Paleo-data and models show that reductions in the strength of the Atlantic meridional overturning circulation (AMOC) lead to significant subsurface warming in the western tropical North Atlantic. The thermal response at the sea surface is less constrained due to the competing nature of the atmospheric and oceanic processes that produce opposite signs of temperature change. Here, we used alkenone unsaturation in sediments to reconstruct sea surface temperature (SST) evolution in the southeastern Caribbean (core MD99-2198, 1330 m water depth) during the last glacial-interglacial cycle, including Heinrich Stadial 11, which was a period of intense AMOC weakening. Our data show a 1 °C SST warming associated with the onset of Heinrich Stadial 11, and a 1 °C cooling during the late Heinrich, followed by a gradual 1 °C warming during the early last interglacial. Although stadial events are generally associated with wind-induced surface cooling in the tropical North Atlantic, the positive Caribbean SST anomaly during Heinrich Stadial 11 is consistent with previous findings. It likely originates from the upwelling of subsurface water that warmed in response to the initial AMOC weakening. Reduction in the Caribbean SST during the late Heinrich, associated with a particularly weak AMOC strength as suggested by our benthic d13C values, can indicate that the subsurface warming has diminished in the tropical North Atlantic possibly due to a general cooling in the source region (i.e., the subtropical gyre). A two-phased Heinrich is supported by the planktic foraminifera assemblage data, indicating that cooling occurred in the late Heinrich.

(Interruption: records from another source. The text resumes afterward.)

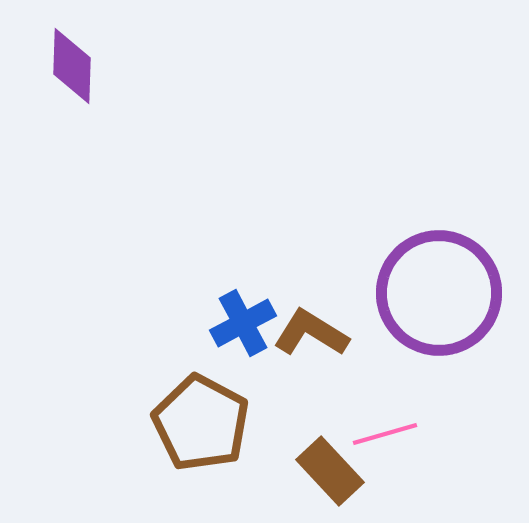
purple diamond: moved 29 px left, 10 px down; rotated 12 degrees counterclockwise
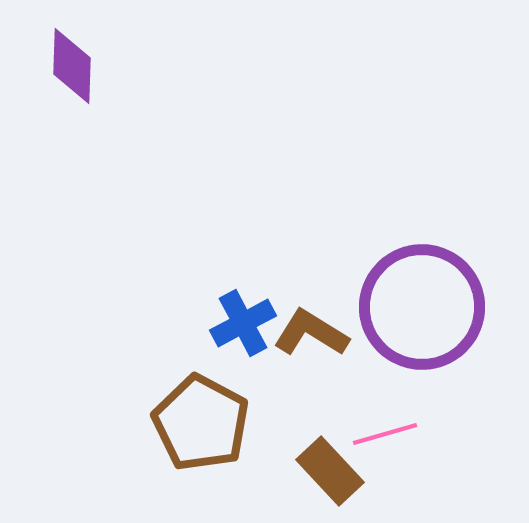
purple circle: moved 17 px left, 14 px down
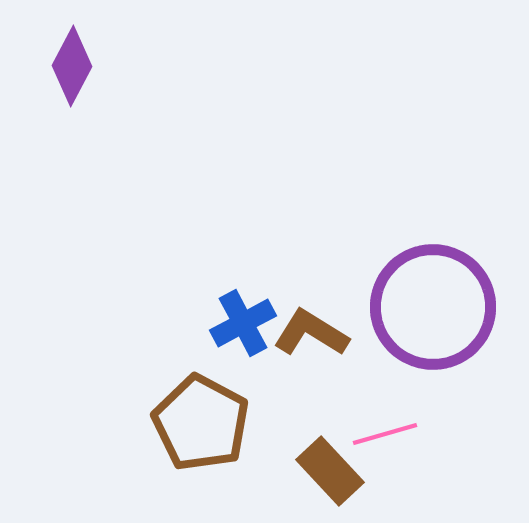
purple diamond: rotated 26 degrees clockwise
purple circle: moved 11 px right
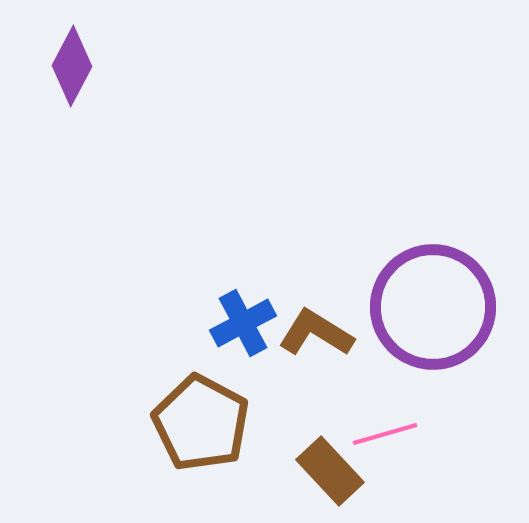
brown L-shape: moved 5 px right
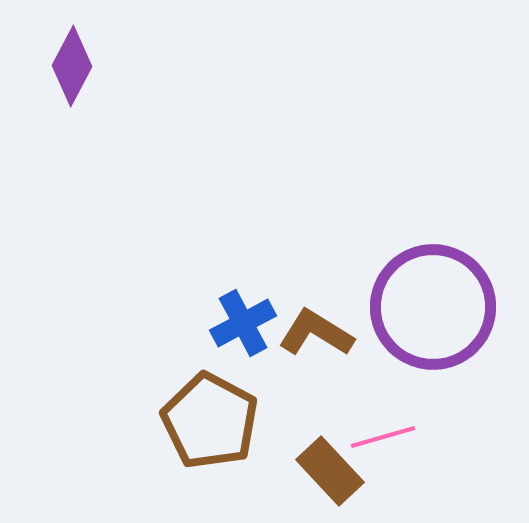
brown pentagon: moved 9 px right, 2 px up
pink line: moved 2 px left, 3 px down
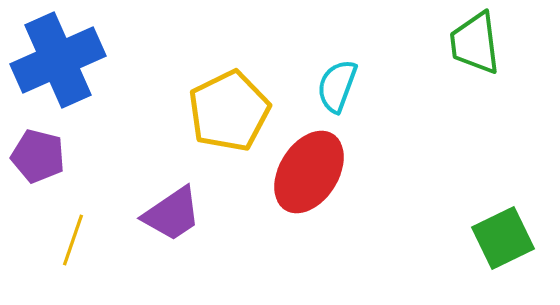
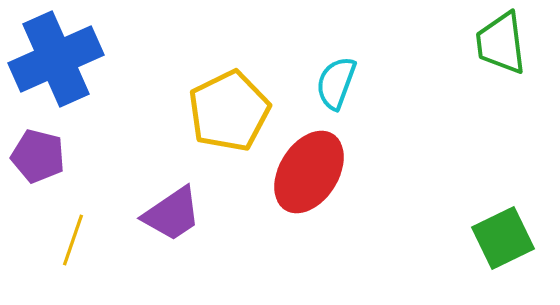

In addition, this late phase is characterized by coarser sediments, which can be due to a strongly reduced outflow of the Orinoco and a particularly southern position of the intertropical convergence zone. For the last interglacial, our alkenone-derived SST record suggests stable conditions. However, the obtained interglacial values are characterized by very high alkenone unsaturation indexes that can incorporate large measurement and calibration errors due to the lack of Caribbean sediment traps and core-top data. These results, therefore, emphasize the need to better quantify the effectiveness of alkenones in reconstructing interglacial SST history in the Caribbean.